L’ancienne vice-présidente du Liberia, Jewel Howard Taylor, par ailleurs, ex-épouse de l’ancien chef de guerre libérien, Charles Taylor est désormais au cœur d’une vaste enquête sur un présumé réseau international de trafic de stupéfiants. Âgée de 63 ans, elle a été inculpée mercredi 19 août, alors que les autorités libériennes intensifient leur lutte contre le trafic de drogue à la suite de saisies record réalisées ces derniers mois.
Selon le ministère libérien compétent, l’ancienne responsable politique a été interpellée à l’aéroport international Roberts de Monrovia, au moment où elle s’apprêtait à quitter le territoire. Elle a ensuite été conduite au quartier général de la police dans la capitale.
Jewel Howard Taylor fait l’objet de poursuites dans le cadre d’une enquête portant sur un réseau présumé de trafic de stupéfiants opérant au Liberia et au-delà de ses frontières. Les autorités lui reprochent notamment des faits présumés d’importation et de vente illicites de drogues.
Une arrestation sur fond de saisies historiques
Cette inculpation intervient dans un contexte particulièrement sensible pour les autorités libériennes. Le pays vient en effet, d’enregistrer l’une des plus importantes opérations antidrogue de son histoire.
Près de quatre tonnes de cocaïne, dont la valeur est estimée à plus de 317 millions de dollars, soit environ 276 millions d’euros, auraient été saisies lors d’une opération menée sur une route reliant l’aéroport international Roberts aux environs de Monrovia, à quelque 30 kilomètres de la capitale.
Une autre saisie importante avait déjà eu lieu le dimanche 7 juin. Les forces de l’ordre avaient alors découvert 237,6 kilogrammes de cocaïne dissimulés dans une cargaison présentée comme une marchandise commerciale destinée à être exportée depuis l’aéroport Roberts. La valeur de cette cargaison était estimée à environ 19 millions de dollars.
Ces opérations ont placé la lutte contre le trafic de stupéfiants parmi les priorités des autorités libériennes et renforcé la pression sur les responsables politiques et administratifs soupçonnés d’être liés, directement ou indirectement, à ces réseaux.
Une figure politique de premier plan
Jewel Howard Taylor n’est pas une inconnue de la vie politique libérienne. Ancienne sénatrice, elle a occupé cette fonction pendant douze ans, de 2006 à 2018, avant d’accéder à la vice-présidence.

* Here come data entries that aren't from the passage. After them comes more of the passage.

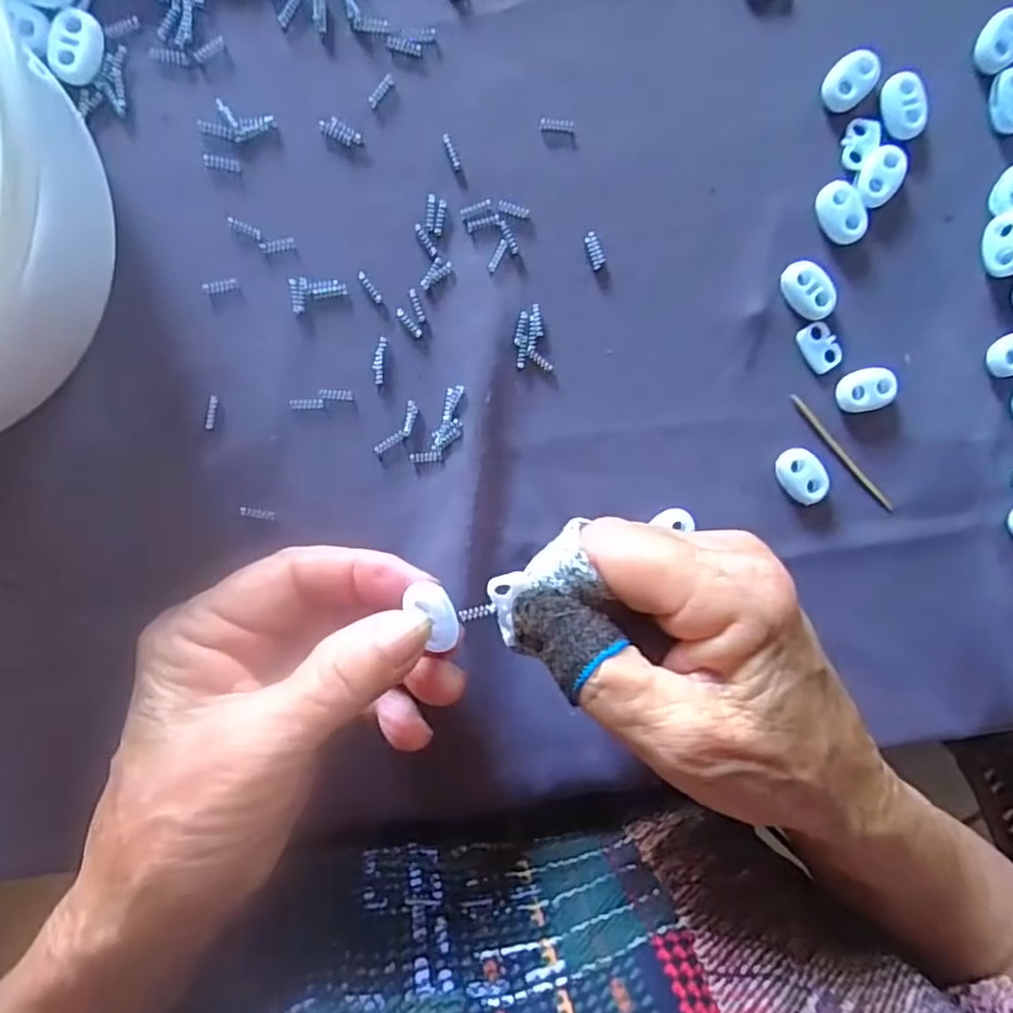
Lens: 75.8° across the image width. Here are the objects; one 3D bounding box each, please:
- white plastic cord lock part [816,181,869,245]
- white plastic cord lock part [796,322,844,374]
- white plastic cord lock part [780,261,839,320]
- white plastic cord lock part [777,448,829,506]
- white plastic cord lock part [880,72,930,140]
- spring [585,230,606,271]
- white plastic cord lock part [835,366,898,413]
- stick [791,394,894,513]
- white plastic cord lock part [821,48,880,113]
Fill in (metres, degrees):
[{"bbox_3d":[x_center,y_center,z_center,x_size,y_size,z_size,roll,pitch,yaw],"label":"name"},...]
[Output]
[{"bbox_3d":[0.123,-0.108,0.238,0.015,0.005,0.022,-27,96,-3],"label":"white plastic cord lock part"},{"bbox_3d":[0.118,-0.060,0.244,0.013,0.004,0.019,-35,96,-3],"label":"white plastic cord lock part"},{"bbox_3d":[0.112,-0.080,0.240,0.016,0.005,0.022,-35,96,-3],"label":"white plastic cord lock part"},{"bbox_3d":[0.112,-0.012,0.247,0.015,0.006,0.022,-44,96,-2],"label":"white plastic cord lock part"},{"bbox_3d":[0.145,-0.145,0.236,0.013,0.007,0.022,-14,95,-5],"label":"white plastic cord lock part"},{"bbox_3d":[0.032,-0.092,0.234,0.006,0.004,0.013,-22,98,-4],"label":"spring"},{"bbox_3d":[0.136,-0.044,0.246,0.022,0.005,0.016,-11,94,-5],"label":"white plastic cord lock part"},{"bbox_3d":[0.129,-0.020,0.247,0.004,0.004,0.060,-43,99,-1],"label":"stick"},{"bbox_3d":[0.124,-0.154,0.235,0.015,0.008,0.020,42,89,-6],"label":"white plastic cord lock part"}]

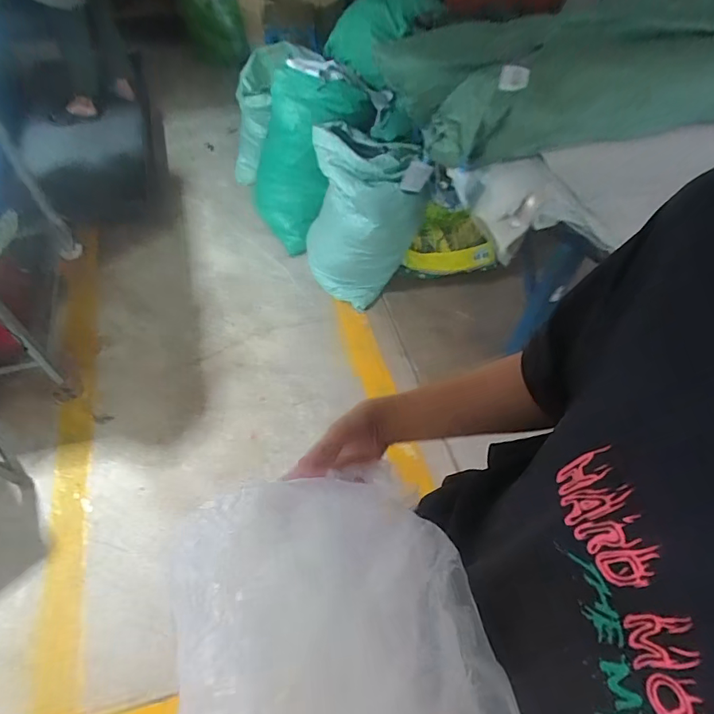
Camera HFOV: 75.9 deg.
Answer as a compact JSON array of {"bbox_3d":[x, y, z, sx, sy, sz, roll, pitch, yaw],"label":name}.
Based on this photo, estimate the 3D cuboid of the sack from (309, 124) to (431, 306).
[{"bbox_3d":[0.038,-0.542,1.748,0.404,0.511,0.408,6,55,3],"label":"sack"}]

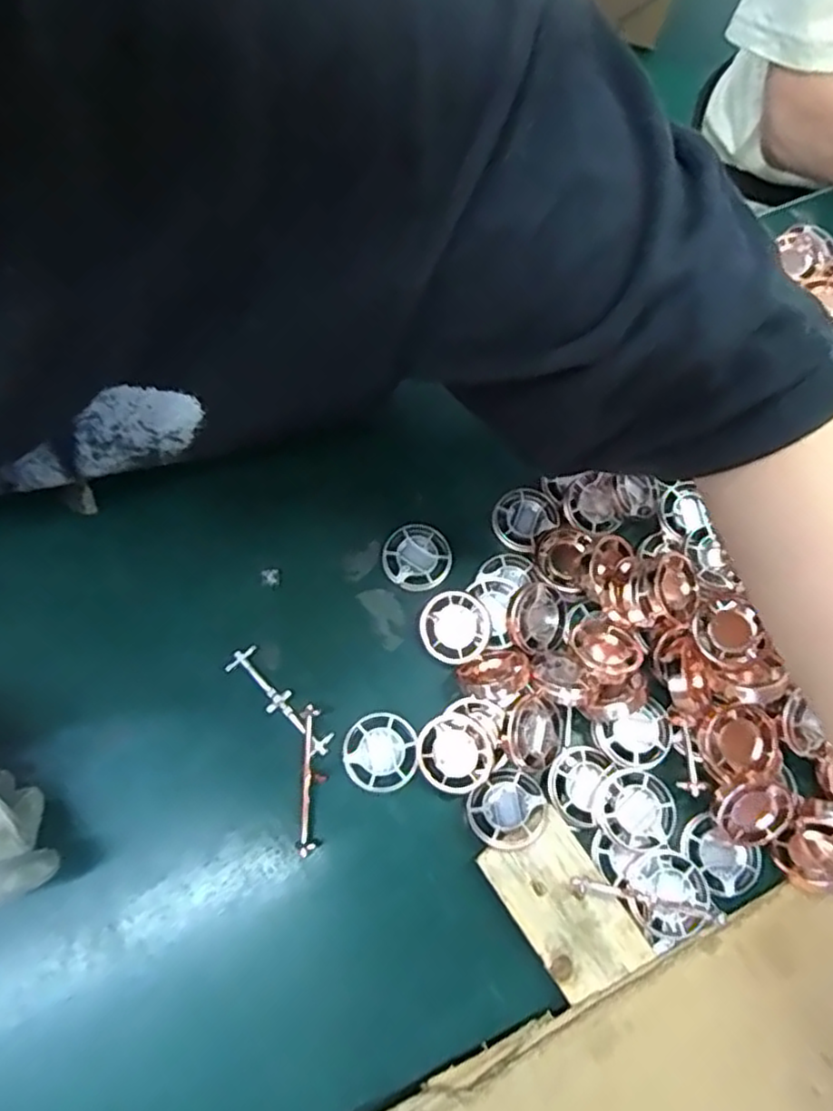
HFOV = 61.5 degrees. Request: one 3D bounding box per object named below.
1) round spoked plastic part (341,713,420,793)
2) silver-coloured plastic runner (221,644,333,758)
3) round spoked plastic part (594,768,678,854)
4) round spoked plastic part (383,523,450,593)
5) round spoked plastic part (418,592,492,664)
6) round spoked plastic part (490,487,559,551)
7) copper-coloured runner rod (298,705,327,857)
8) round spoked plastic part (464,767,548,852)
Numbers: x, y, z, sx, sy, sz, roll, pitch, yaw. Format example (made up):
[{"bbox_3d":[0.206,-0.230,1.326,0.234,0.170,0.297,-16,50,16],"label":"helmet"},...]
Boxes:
[{"bbox_3d":[-0.018,0.102,0.364,0.038,0.006,0.039,1,69,-2],"label":"round spoked plastic part"},{"bbox_3d":[-0.073,0.076,0.372,0.072,0.004,0.019,42,73,13],"label":"silver-coloured plastic runner"},{"bbox_3d":[0.111,0.128,0.352,0.038,0.007,0.039,1,69,-2],"label":"round spoked plastic part"},{"bbox_3d":[0.000,0.001,0.404,0.038,0.010,0.039,1,69,-2],"label":"round spoked plastic part"},{"bbox_3d":[0.020,0.039,0.382,0.039,0.009,0.037,-2,82,13],"label":"round spoked plastic part"},{"bbox_3d":[0.064,-0.023,0.416,0.035,0.005,0.040,41,73,12],"label":"round spoked plastic part"},{"bbox_3d":[-0.053,0.113,0.357,0.012,0.010,0.071,-2,69,-3],"label":"copper-coloured runner rod"},{"bbox_3d":[0.046,0.127,0.350,0.039,0.006,0.037,1,69,-2],"label":"round spoked plastic part"}]

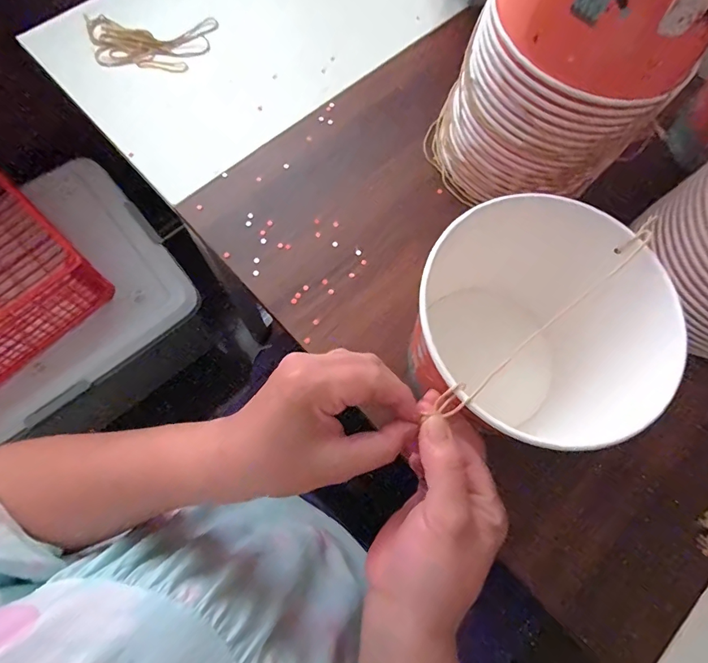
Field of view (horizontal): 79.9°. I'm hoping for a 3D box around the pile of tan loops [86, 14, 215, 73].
[{"bbox_3d":[-0.228,-0.322,0.467,0.135,0.018,0.071,1,73,-1],"label":"pile of tan loops"}]

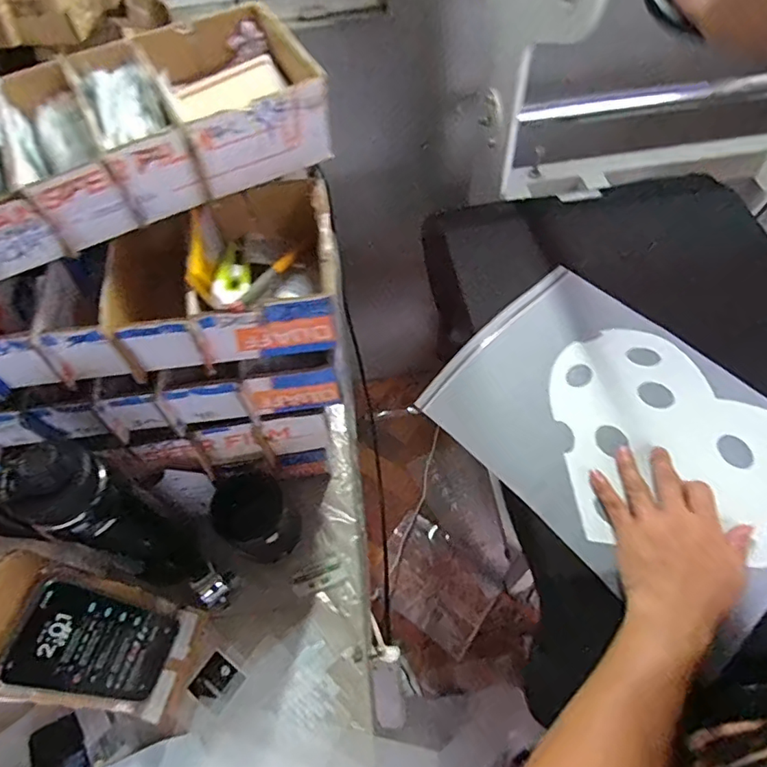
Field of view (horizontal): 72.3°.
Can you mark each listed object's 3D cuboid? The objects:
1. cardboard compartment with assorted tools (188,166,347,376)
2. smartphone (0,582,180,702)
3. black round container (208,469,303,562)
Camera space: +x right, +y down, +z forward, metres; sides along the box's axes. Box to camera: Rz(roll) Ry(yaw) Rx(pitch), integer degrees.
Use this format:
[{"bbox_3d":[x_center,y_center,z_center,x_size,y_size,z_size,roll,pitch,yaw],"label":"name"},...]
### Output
[{"bbox_3d":[-0.108,-0.110,0.502,0.124,0.079,0.174,-5,59,0],"label":"cardboard compartment with assorted tools"},{"bbox_3d":[-0.254,0.237,0.476,0.006,0.169,0.076,2,57,25],"label":"smartphone"},{"bbox_3d":[-0.153,0.163,0.635,0.083,0.064,0.095,-36,64,-17],"label":"black round container"}]

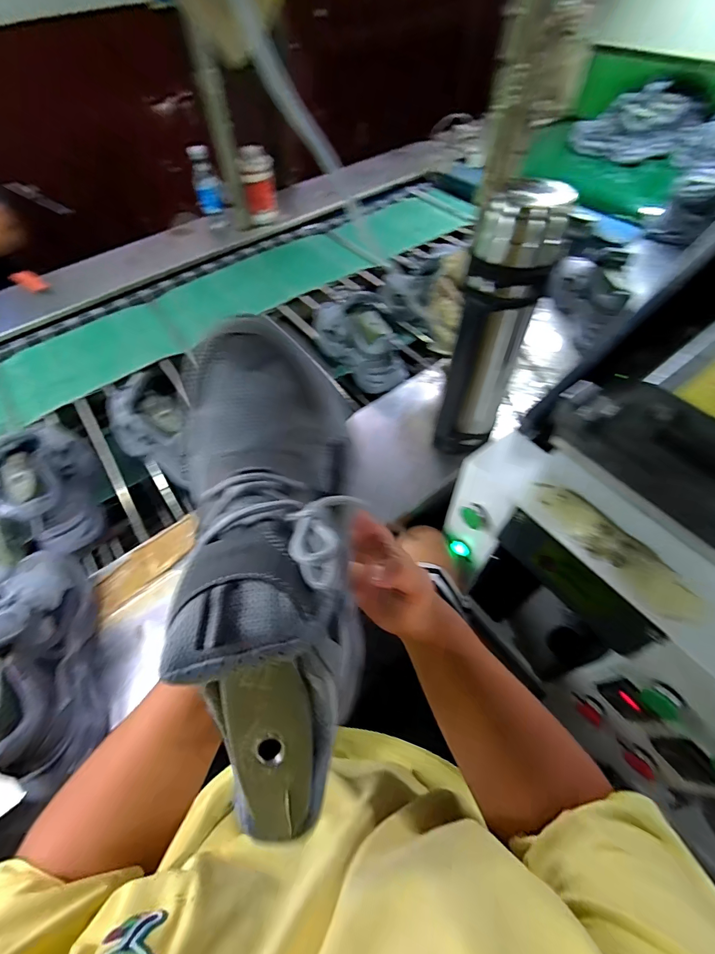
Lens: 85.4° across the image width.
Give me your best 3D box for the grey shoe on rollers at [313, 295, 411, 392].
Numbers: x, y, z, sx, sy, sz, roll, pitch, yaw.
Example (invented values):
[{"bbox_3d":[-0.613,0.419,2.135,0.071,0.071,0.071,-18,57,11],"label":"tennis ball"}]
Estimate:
[{"bbox_3d":[-0.009,-0.322,0.868,0.103,0.151,0.295,-32,62,-16],"label":"grey shoe on rollers"}]

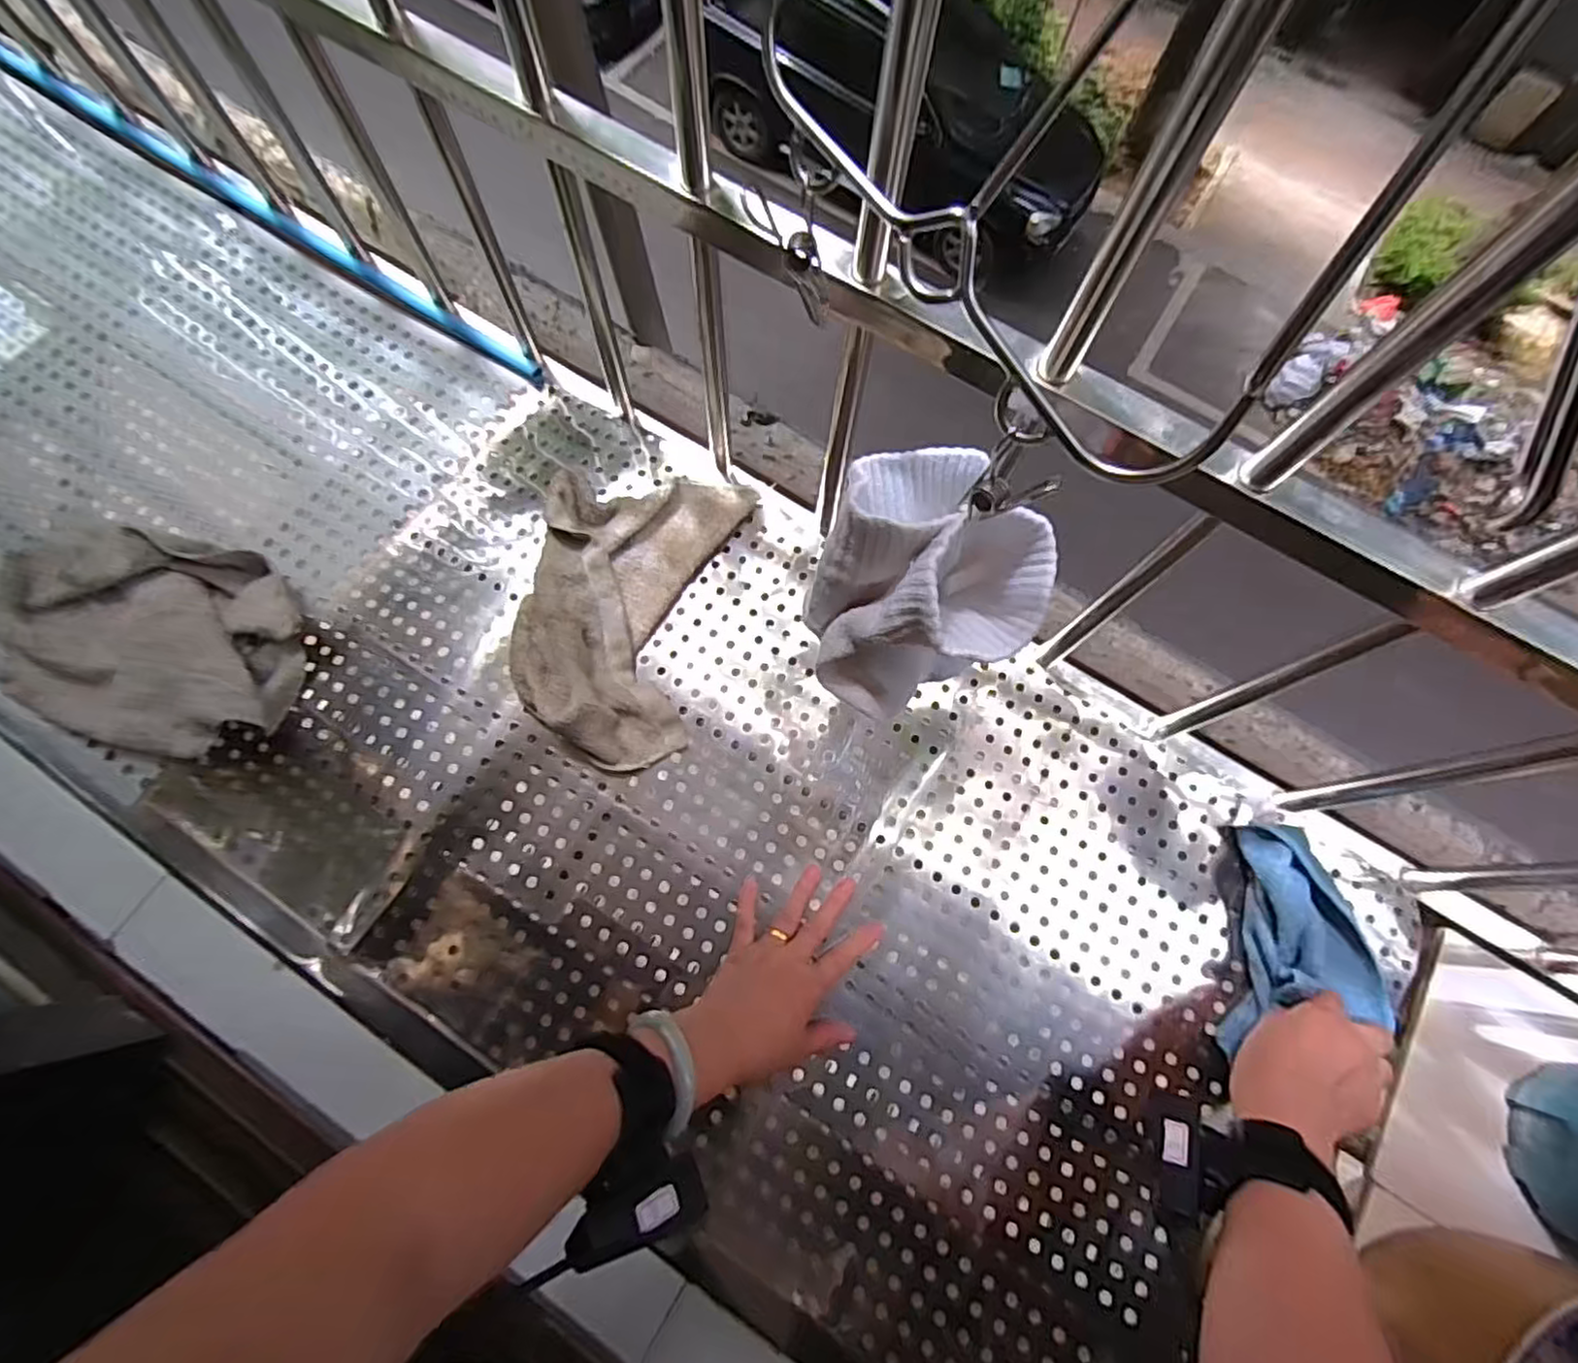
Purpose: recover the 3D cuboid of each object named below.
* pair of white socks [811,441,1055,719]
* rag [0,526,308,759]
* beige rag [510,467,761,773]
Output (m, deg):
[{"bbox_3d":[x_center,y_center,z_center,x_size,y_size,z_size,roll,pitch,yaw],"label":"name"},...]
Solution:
[{"bbox_3d":[0.060,-0.044,0.306,0.093,0.086,0.099,1,73,-2],"label":"pair of white socks"},{"bbox_3d":[-0.533,-0.044,0.557,0.283,0.060,0.184,10,73,1],"label":"rag"},{"bbox_3d":[-0.146,-0.064,0.594,0.166,0.051,0.268,13,73,2],"label":"beige rag"}]

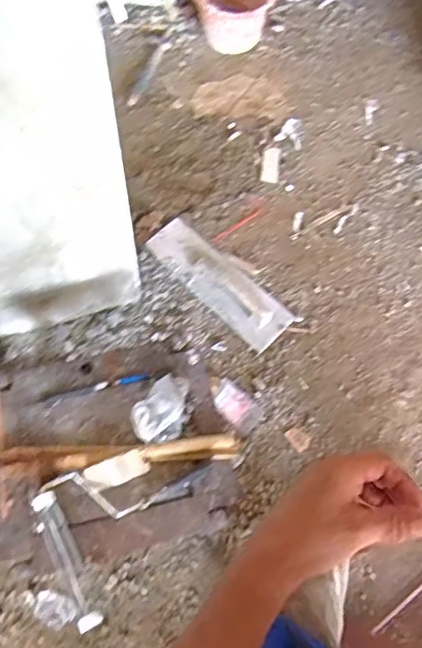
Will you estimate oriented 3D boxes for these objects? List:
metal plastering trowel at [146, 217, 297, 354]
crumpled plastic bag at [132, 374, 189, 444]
[{"bbox_3d":[0.021,-0.127,1.611,0.460,0.061,0.148,42,72,13],"label":"metal plastering trowel"},{"bbox_3d":[-0.090,0.172,1.138,0.101,0.060,0.151,38,71,11],"label":"crumpled plastic bag"}]

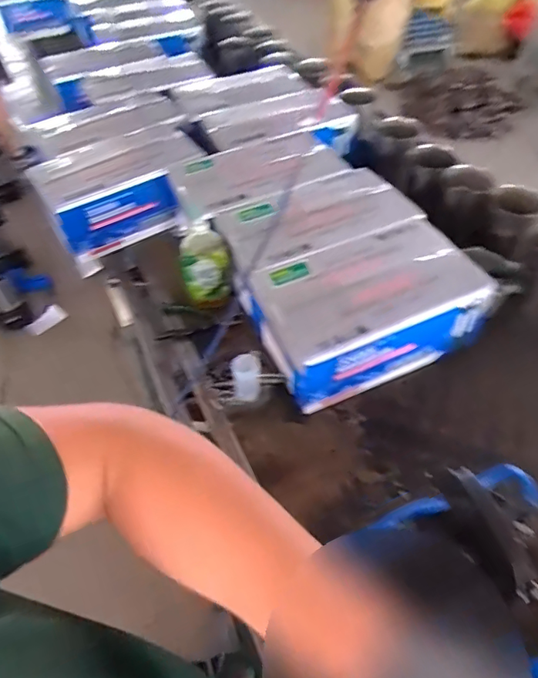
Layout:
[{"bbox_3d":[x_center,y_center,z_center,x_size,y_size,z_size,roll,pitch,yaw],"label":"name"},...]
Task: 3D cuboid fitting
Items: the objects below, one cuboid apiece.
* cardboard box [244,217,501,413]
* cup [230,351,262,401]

Elle a exercé cette dernière fonction de 2018 à 2024 aux côtés de George Weah, dont elle était la colistière. Elle est également connue pour avoir été l’épouse de l’ancien chef de guerre et président libérien Charles Taylor.
Son inculpation donne ainsi une dimension politique particulière à une enquête déjà considérée comme majeure par les autorités du pays.
Le gouvernement durcit le ton
Face à l’ampleur des saisies, le président Joseph Nyuma Boakai a engagé plusieurs mesures destinées à renforcer l’appareil de lutte contre la drogue.
Le 10 août, il a nommé un nouveau directeur à la tête de l’Agence libérienne de lutte contre la drogue. La nomination doit encore être soumise à la confirmation du Sénat, mais le nouveau responsable a d’ores et déjà commencé à exercer ses fonctions.
Quelques semaines auparavant, en juillet, le président Boakai avait également limogé une douzaine de responsables gouvernementaux et ordonné l’ouverture d’enquêtes visant certains d’entre eux, dans le sillage des importantes saisies de stupéfiants.
L’affaire Jewel Howard Taylor intervient donc au moment où Monrovia cherche à démontrer sa détermination à démanteler les réseaux de trafic et à renforcer le contrôle des circuits par lesquels les drogues transitent par le Liberia.
Pour l’ancienne vice-présidente, l’inculpation marque une étape majeure d’une procédure dont les développements pourraient avoir des répercussions importantes, tant sur le plan judiciaire que politique.